Excerpted text:
>>>

Because of the minimal Dockerfiles and a desire to make Docker Compose and Kubernetes consistent, I've pulled much of the formatting into the docker-compose.yml file.

Unfortunately, whereas Kubernetes permits environment variables (values) to be incorporated into the runtime command-line, Docker Compose does not and so the Docker Compose variant of the file is more static than I'd prefer. These variables could possibly (!?) be recreated and provided by the environment (e.g. ${DB_FLAG} and ${DB_PROVIDER} etc. as is done with ${DB_PASSWORD} but for now:

Also dropped -u mysql from the trillian-db-seed command it is redundant if DB_HOST=db is provided too.

version: "3.2"
services:

  mysql:
    image: mariadb:10.3.7
    restart: always
    environment:
      - MYSQL_ROOT_PASSWORD=${DB_PASSWORD}

  trillian-db-seed:
    build:
      context: ../..

<<<

Dataset entries:
>>>

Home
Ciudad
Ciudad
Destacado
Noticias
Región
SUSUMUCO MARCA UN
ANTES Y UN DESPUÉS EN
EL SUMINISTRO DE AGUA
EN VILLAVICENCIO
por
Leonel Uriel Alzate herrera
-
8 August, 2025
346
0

<<<

To do:
1. In the Docker Compose excerpt, write out the passage starting at "Because of the" and ending at "is provided too.".
2. According to the Docker Compose excerpt, which option was dropped from the trillian-db-seed command?

Exercise solutions:
1.
Because of the minimal Dockerfiles and a desire to make Docker Compose and Kubernetes consistent, I've pulled much of the formatting into the docker-compose.yml file.

Unfortunately, whereas Kubernetes permits environment variables (values) to be incorporated into the runtime command-line, Docker Compose does not and so the Docker Compose variant of the file is more static than I'd prefer. These variables could possibly (!?) be recreated and provided by the environment (e.g. ${DB_FLAG} and ${DB_PROVIDER} etc. as is done with ${DB_PASSWORD} but for now:

Also dropped -u mysql from the trillian-db-seed command it is redundant if DB_HOST=db is provided too.

2. The -u mysql option was dropped.